La convicción de que la Divinidad actúa en la historia, y se revela en los acontecimientos, es una idea común a todos los pueblos en todas las épocas, aunque el concepto haya tenido, según la religión practicada, muy diferentes, e incluso contrapuestas, interpretaciones.

Han transcurrido más de 25 siglos desde que en la Grecia clásica la tragedia, teatralmente representada, puso en primer término la fuerza del destino que, haciéndolos su juguete, desgració a la dinastía mítica de los átridas, o a la real familia de Edipo, el héroe legendario del ciclo tebano que acabó ciego. Un destino fatal que abarcaba estirpes completas como, desde el siglo pasado, les viene sucediendo a los Kennedy norteamericanos.

Pero, en occidente, 2.500 años después, el azar ha sustituido al destino del que ahora apenas se habla. El elegante, el concentrado poeta Pedro Salinas, cúspide de la generación del 27, nos transmitió, en uno de sus primeros libros, que solo tenía confianza en el ineludible azar. Versos memorables que, más tarde, sirvieron a María Dolores Pradera para que, fiel a la palabra poética, nos confesase cantando que ella tampoco se fiaba de la rosa de papel, que tantas veces hizo con sus manos, ni de la rosa verdadera, la prometida del viento, la hija del sol; que solo confiaba en el redondo, seguro azar.

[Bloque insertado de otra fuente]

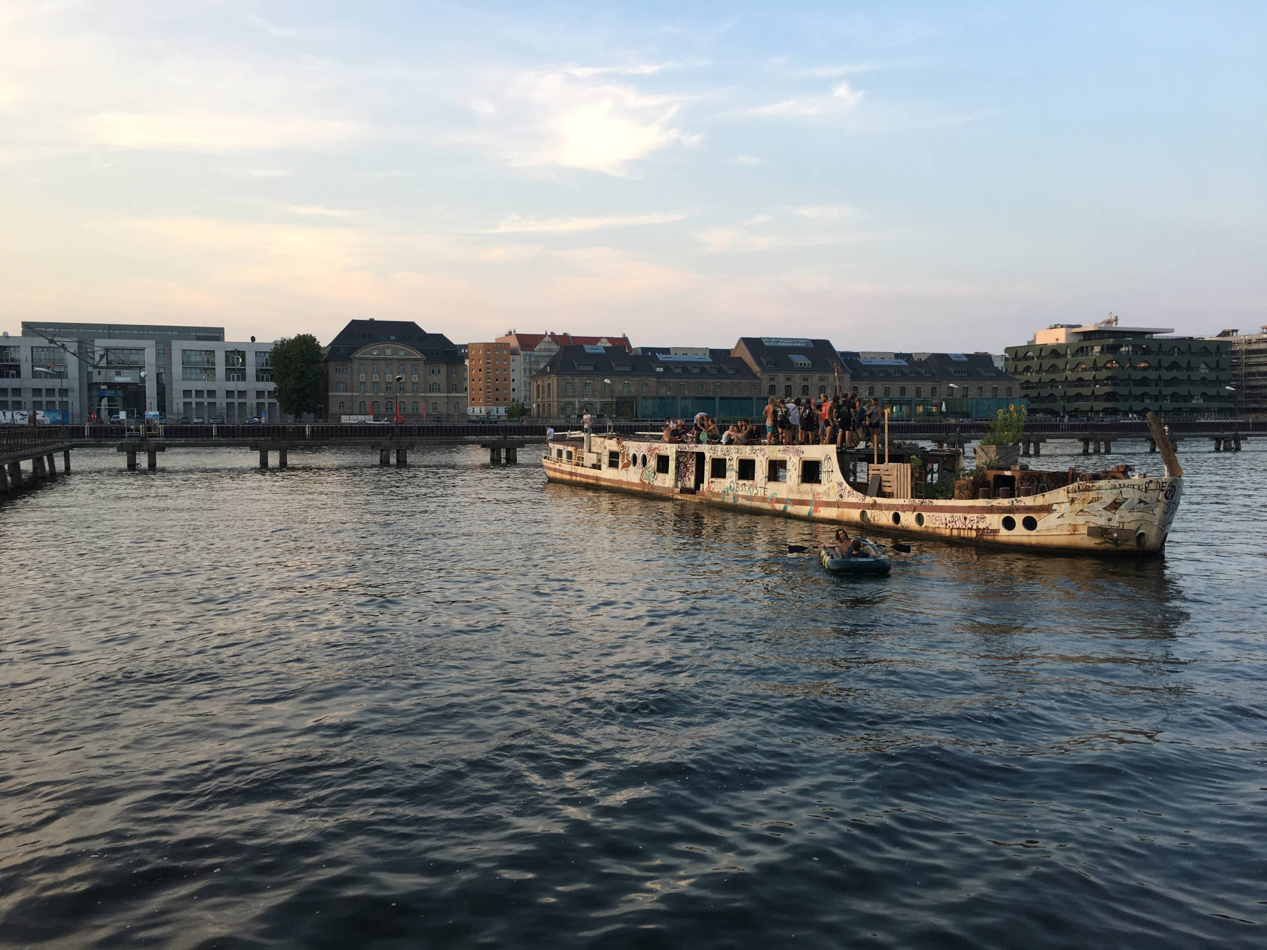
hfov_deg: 61.7
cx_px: 634
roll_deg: +0.5
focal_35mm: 29
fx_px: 1061
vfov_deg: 48.2
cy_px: 475
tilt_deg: -3.1
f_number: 2.2
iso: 32
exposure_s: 1/100
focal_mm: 4.15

La fortuna, la suerte, la fatalidad, la desventura, la casualidad, la predestinación -palabras que están desperdigadas en la Biblia- tomaron un sesgo nuevo cuando san Agustín afirmó que la providencia es tan natural que nada puede quedar fuera de su regazo, pues la historia pende del juicio de Dios. Esa visión teológica, siglos después, fue continuada por santo Tomás de Aquino, pero matizando que los defectos, privaciones, dramas, angustias y dolores de algunos seres particulares no excluyen la existencia de una causa suprema que ni empaña ni desmiente el orden preestablecido del universo. Tesis que refuerza con un sofisma, pues -citamos literalmente- «no viviría el león si no padecieran otros animales, ni existiría la paciencia de los mártires, si no moviesen persecuciones los tiranos». Bueno.

En otros tiempos -antes y después de la escolástica medieval- tres cordobeses: el hispano romano Séneca, el judío Maimónides y el romántico Ángel de Saavedra, Duque de Rivas, coinciden en que la providencia, llámese sino o desventura, solo determina a los seres dotados de razón, aunque confesaban desconocer por qué los hechos acontecen de tal manera.

Desconocimiento que pervive en nuestro tiempo, donde los incesantes descubrimientos y sabidurías actuales, siempre generan un cúmulo de novísimas incertidumbres e ignorancias. Quizás, por eso hay quienes conjeturan que el «seguro azar» de Pedro Salinas no es consecuencia de la chiripa, sino de una leyes cósmicas que, hoy por hoy, se le escapan a nuestro entendimiento.

(Después del punto final, y convencidos de que la mejor crítica es la autocrítica, procedo a releer lo escrito. Al momento, nos viene a la memoria un brevísimo dialogo entre Babieca y Rocinante que aparece en el preámbulo del Quijote: « -Metafísico estáis. -Es que no como». Yo, por si las moscas, y para evitar otro día la metafísica, procedo a degustar una cena mínima, geriátrica: caldito perfumado con yerbabuena, un huevo pasado por agua, una verde doncella -la manzana de nombre erótico- y dos galletas María integrales. ¿Ustedes gustan?).